The IRS usually levy only after these three requirements are met:
- The tax was assessed and sent you a Notice and Demand for Payment;
- You neglected or refused to pay the tax
- You were sent a Final Notice of Intent to Levy and Notice of Your Right to A Hearing (levy notice) at least 30 days before the levy.
Frequently Asked Questions About Tax Liens and Levies
There is often confusion between the difference between a tax lien and a tax levy. A tax lien is a legal claim that can be made against your property in order to secure payment in the future on the money you owe.
A tax levy enables the IRS or State to physically seize your property in order to satisfy your outstanding tax bill.
Prior to a tax lien being placed on your property, the IRS must first asses a taxpayer with what is called a liability and demand payment. If the taxpayer does not make a payment within 10 days of the demand, the IRS has the ability to send out a notice of a federal tax lien. In order to notify you of this tax lien a letter will be sent to you in the mail, and they may also try to contact you by phone.

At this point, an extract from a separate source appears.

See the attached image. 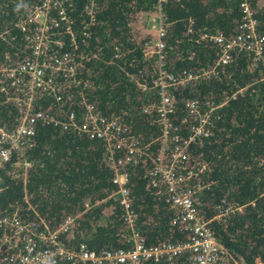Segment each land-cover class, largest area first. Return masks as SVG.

Once the IRS has filed a tax lien against your property, the tax lien becomes public and the IRS will have an official claim to your property. This makes it difficult to borrow money in the future. While a tax lien may not show up on your personal credit report, it can show up on other consumer and business reports.
A federal tax lien covers all property a taxpayer owns plus any future property they obtain.
Yes, a federal tax lien can be released. In order for the tax lien to be released a person much get back into compliance with their taxes in order for the lien to be released. You can either pay in full or enter into an offer in compromise.
The most common reason why the IRS will file a tax lein is because of unpaid income taxes. A tax lien will generally be filed if a person owes more than $10,000 to the IRS.
The fastest way to stop a tax levy is to pay back your amount owed in full. Make sure to contact a licensed tax professional first though to understand what options are available to you, if you cannot pay the amount owed in full.
Some assets are deemed exempt from a tax levy these items include:
- Unemployment benefits
- Income from court-ordered child support payments
- Minimum exemption for salaries/income
- Tools necessary for profession, business, or trade
- Worker’s compensation
- Assistance under the Job Training Partnership Act
- Certain pension and annuity payments
- Principal residence
- Household items and furniture
- Certain disability payments connected to service
You have a legal right to appeal a tax levy enforced upon you, but you must be fast! The IRS can start seizing your assets within 30 days of sending the notice. You can also file an appeal that will put your case on hold until the appeal process is complete.